The asynchronous batch queue (src/holovibes/src/tasks/asyncs/batch_queue.cc) is an example of full ownership. Its inference result sets both ownership masks to true, and the implementation manages a ring buffer: acquire_input hands out the next writable slot, try_push advances the writer index, try_pop installs the view for the reader, and release_output frees the consumed range.

Ownership is orthogonal to in-place reuse. A task may own the storage and still declare an in-place mapping to recycle buffers across its own input/output interface.

Writing Synchronous Tasks

Subclass ISyncTask and implement OpResult execute(SyncCtx &ctx). Inputs and outputs are exposed as std::span<TView> so index into them directly.
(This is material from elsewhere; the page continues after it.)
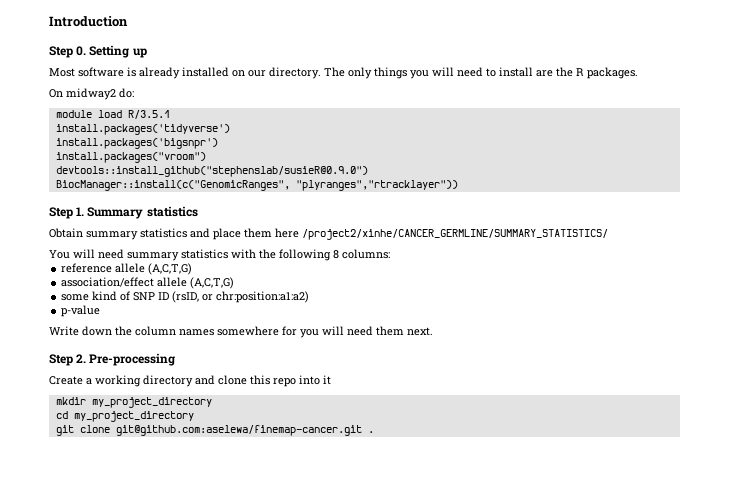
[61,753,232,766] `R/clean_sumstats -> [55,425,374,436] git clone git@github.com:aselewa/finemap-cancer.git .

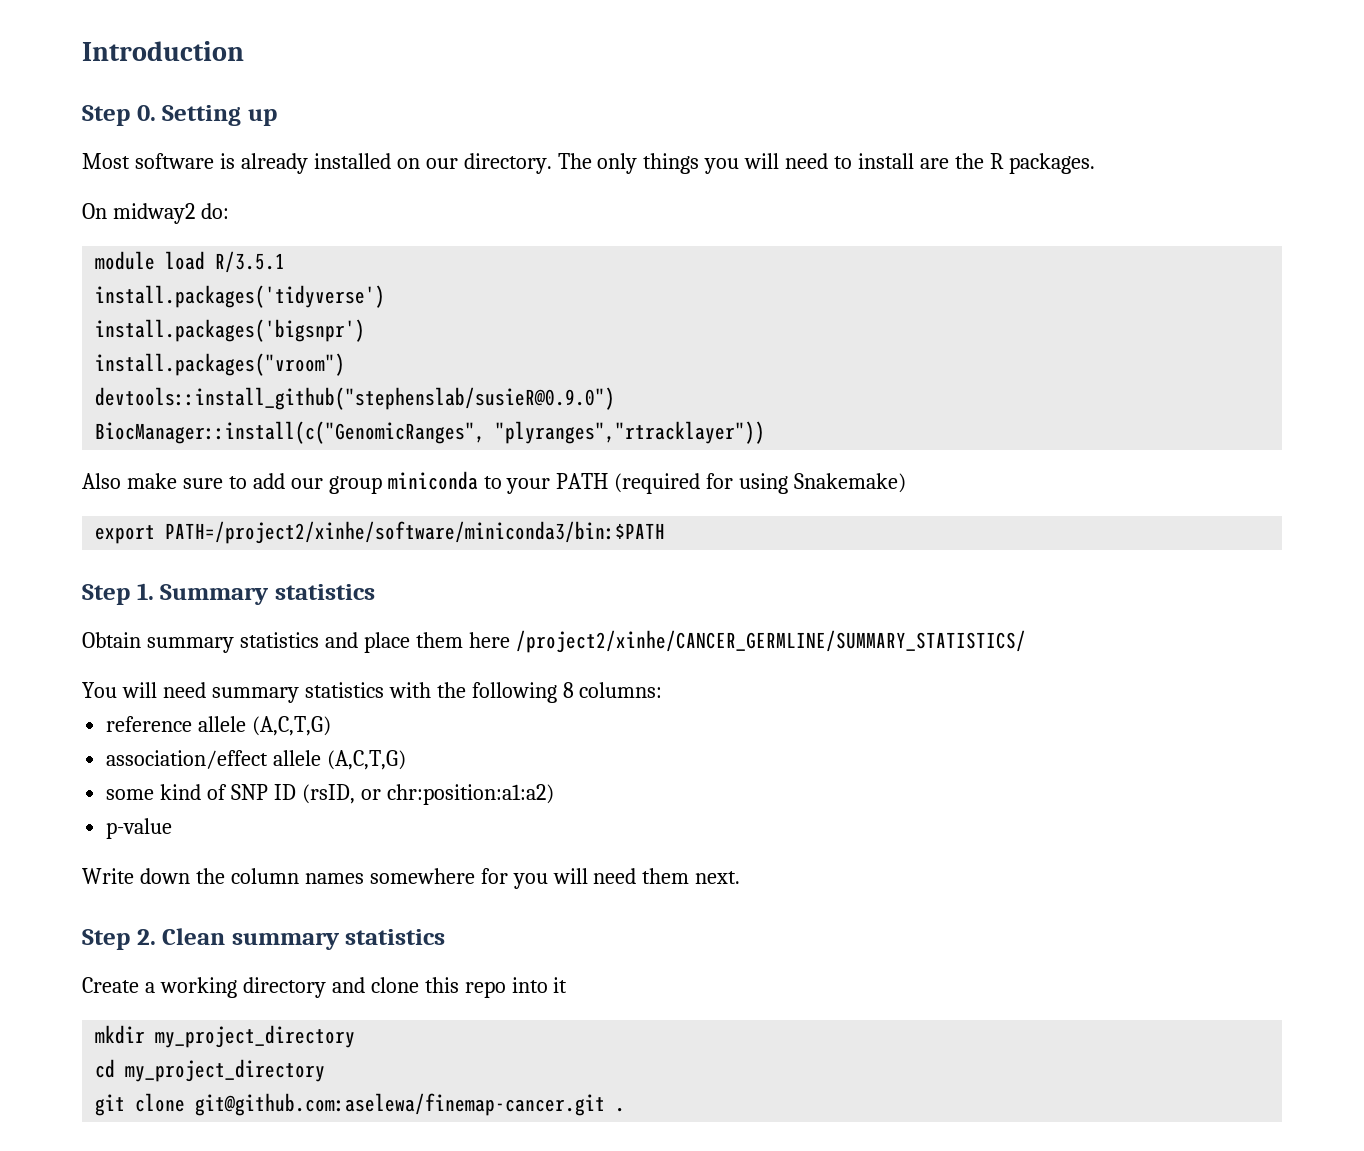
(458, 185) none -> [82,471,907,494] [95,521,666,544] // Also make sure to add our group miniconda to your PATH (required for using Snakemake) // export PATH=/project2/xinhe/software/miniconda3/bin:$PATH
[89,353,176,366] Pre-processing -> [162,928,446,950] Clean summary statistics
Validation should happen in the factory; by the time execute runs the spans match the inferred descriptors.

class SqrtTask final : public ISyncTask {
public:
  [[nodiscard]] OpResult execute(SyncCtx &ctx) override {
    const auto elements = ctx.inputs[0].desc.num_elements();
    const auto *in      = reinterpret_cast<const float *>(ctx.inputs[0].data);
    auto       *out     = reinterpret_cast<float *>(ctx.outputs[0].data);

    for (size_t i = 0; i < elements; ++i) {
      out[i] = std::sqrt(in[i]);
    }
    return OpResult::Ok;
  }
};

Synchronous tasks always run on the caller thread. When heavy GPU work is involved, the factory receives a SyncCreateCtx that carries the CUDA stream to use (see the Fresnel diffraction factory).

Writing Asynchronous Tasks

Asynchronous tasks split the producer (try_push) and consumer (try_pop) sides in a single object implementing IAsyncTask. The scheduler alternates between pushing inputs and popping outputs based on OpResult (typically retrying on NotReady). The batch queue task demonstrates how ownership lets the task keep stateful buffers between pushes and pops without scheduler involvement.

Factories

Factories are responsible for three operations:

  • infer(...): validate settings and inputs, then populate an InferResult with descriptors, in-place relationships, ownership masks, and the task kind.
  • create(...): instantiate the task and allocate any internal resources. The create context (SyncCreateCtx or AsyncCreateCtx) carries runtime handles such as CUDA streams.
  • update(old_task, ...): optionally refresh an existing task by reusing expensive allocations. The default implementation destroys old_task and calls create again.

By following the inference contract and ownership hooks, tasks integrate seamlessly with the Holoflow scheduler while retaining full control over their internal memory management strategies.